* start Extracted records *
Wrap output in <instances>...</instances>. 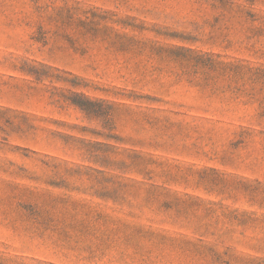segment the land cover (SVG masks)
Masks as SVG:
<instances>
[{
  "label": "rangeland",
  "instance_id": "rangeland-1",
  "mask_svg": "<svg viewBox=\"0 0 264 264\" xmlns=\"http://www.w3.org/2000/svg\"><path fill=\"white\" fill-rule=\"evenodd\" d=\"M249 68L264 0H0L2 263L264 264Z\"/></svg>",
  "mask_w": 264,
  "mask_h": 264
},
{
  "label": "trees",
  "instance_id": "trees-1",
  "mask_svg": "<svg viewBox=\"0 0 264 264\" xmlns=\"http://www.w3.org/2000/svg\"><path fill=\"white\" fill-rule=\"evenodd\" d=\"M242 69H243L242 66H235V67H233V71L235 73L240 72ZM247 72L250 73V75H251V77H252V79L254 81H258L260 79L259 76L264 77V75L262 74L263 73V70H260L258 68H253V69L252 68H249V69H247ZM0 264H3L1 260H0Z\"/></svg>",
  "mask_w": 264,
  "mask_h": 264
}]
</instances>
* end Extracted records *
* start Extracted records *
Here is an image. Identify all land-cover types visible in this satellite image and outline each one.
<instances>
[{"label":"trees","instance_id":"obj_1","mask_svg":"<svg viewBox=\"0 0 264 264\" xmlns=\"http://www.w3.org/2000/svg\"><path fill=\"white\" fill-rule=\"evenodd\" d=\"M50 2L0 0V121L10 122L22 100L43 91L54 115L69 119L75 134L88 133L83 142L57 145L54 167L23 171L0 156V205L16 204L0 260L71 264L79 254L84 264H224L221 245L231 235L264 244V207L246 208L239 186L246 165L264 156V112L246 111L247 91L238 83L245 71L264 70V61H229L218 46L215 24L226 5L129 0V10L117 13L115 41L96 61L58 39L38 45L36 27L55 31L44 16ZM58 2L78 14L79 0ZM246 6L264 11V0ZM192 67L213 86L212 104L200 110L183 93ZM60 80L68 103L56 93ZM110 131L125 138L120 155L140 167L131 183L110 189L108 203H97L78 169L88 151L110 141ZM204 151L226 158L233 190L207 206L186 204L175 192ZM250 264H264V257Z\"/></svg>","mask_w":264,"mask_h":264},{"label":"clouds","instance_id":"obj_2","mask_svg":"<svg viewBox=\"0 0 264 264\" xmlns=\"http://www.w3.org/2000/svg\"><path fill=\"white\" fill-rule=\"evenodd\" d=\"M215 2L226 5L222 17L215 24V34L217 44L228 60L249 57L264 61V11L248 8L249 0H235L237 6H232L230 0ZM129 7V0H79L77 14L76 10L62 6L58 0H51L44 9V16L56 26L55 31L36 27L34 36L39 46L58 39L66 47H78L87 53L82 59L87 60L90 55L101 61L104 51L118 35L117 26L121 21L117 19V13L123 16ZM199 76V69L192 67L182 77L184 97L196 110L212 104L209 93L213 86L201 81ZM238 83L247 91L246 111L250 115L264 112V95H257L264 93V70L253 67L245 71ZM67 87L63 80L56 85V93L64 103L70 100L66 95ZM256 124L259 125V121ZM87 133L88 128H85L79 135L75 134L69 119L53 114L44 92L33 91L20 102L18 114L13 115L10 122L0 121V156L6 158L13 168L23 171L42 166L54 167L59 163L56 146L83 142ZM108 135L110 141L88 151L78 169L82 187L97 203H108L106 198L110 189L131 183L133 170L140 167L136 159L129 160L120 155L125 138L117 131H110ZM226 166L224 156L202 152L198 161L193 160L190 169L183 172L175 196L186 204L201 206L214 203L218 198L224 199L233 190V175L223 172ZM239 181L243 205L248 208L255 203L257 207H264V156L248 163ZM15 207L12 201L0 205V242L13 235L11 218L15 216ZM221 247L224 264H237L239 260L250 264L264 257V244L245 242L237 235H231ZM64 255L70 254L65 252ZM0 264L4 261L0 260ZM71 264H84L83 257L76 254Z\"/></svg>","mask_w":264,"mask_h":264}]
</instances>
* end Extracted records *
*Goal of the exercise:* Show every line in the items above that contains the string "rangeland". Treat uppercase and lowercase letters as distinct when matching.

*Task result:*
  "label": "rangeland",
  "instance_id": "rangeland-1",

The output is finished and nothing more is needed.